The CCB Act does just that: It caps spending at 19.9 percent of GDP (not at 18 percent, as some, including numerous senators, have claimed), cuts $111 billion out of the fiscal 2012 budget, and requires a balanced budget amendment before Congress can raise the debt ceiling.
An almost identical number of respondents (65 percent) said they were opposed to the “Gang of Six” plan floated by a group comprised of three senators from each party. Only 34 percent said they supported it. The plan has come under fire from a host of conservatives, including the Heritage Foundation’s David Addington.

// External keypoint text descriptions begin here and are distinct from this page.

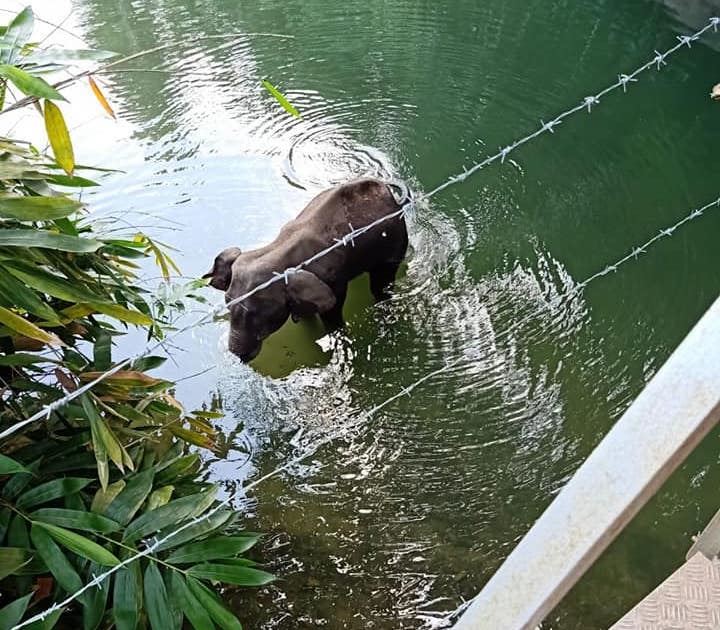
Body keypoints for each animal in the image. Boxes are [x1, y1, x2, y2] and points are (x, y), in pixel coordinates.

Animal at [204, 178, 409, 361]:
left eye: (257, 315)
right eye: (227, 303)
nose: (239, 357)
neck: (277, 249)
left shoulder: (332, 279)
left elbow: (333, 310)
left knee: (381, 283)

Opposition to the Gang of Six plan also transcends party lines, according to the CNN poll: 60 percent of Democrats, 65 percent of Independents, and 70 percent of Republicans oppose the plan.
Unlike the CCB Act, the Gang of Six plan does not include a balanced budget amendment, which, according to this survey, Americans overwhelmingly support. A full 74 percent of respondents said they support a BBA. Sixty percent said one would be necessary to control federal spending.
The poll’s findings were not uniformly supportive of the conservative case, however. Sixty-four percent of respondents said they would favor a deficit-reduction plan that includes both spending cuts and tax increases to one consisting only of the latter. Only 34 percent said such a deal should include only spending cuts.
Respondents also said that they thought President Obama had conducted himself more responsibly in the debt ceiling debate than congressional Republicans. They also said they’d be more likely to blame the GOP than the president for a failure to raise the debt limit.
Still, there is broad agreement that the debt must be reduced. In fact, 45 percent of respondents, a plurality, said that the debt ceiling should only be raised if the president and Congress come up with a deal to slash trillions from the national debt. Thirty-six percent said they oppose raising the debt limit at all. Only 17 percent said that the debt ceiling should be raised even if no plan to reduce the national debt emerges.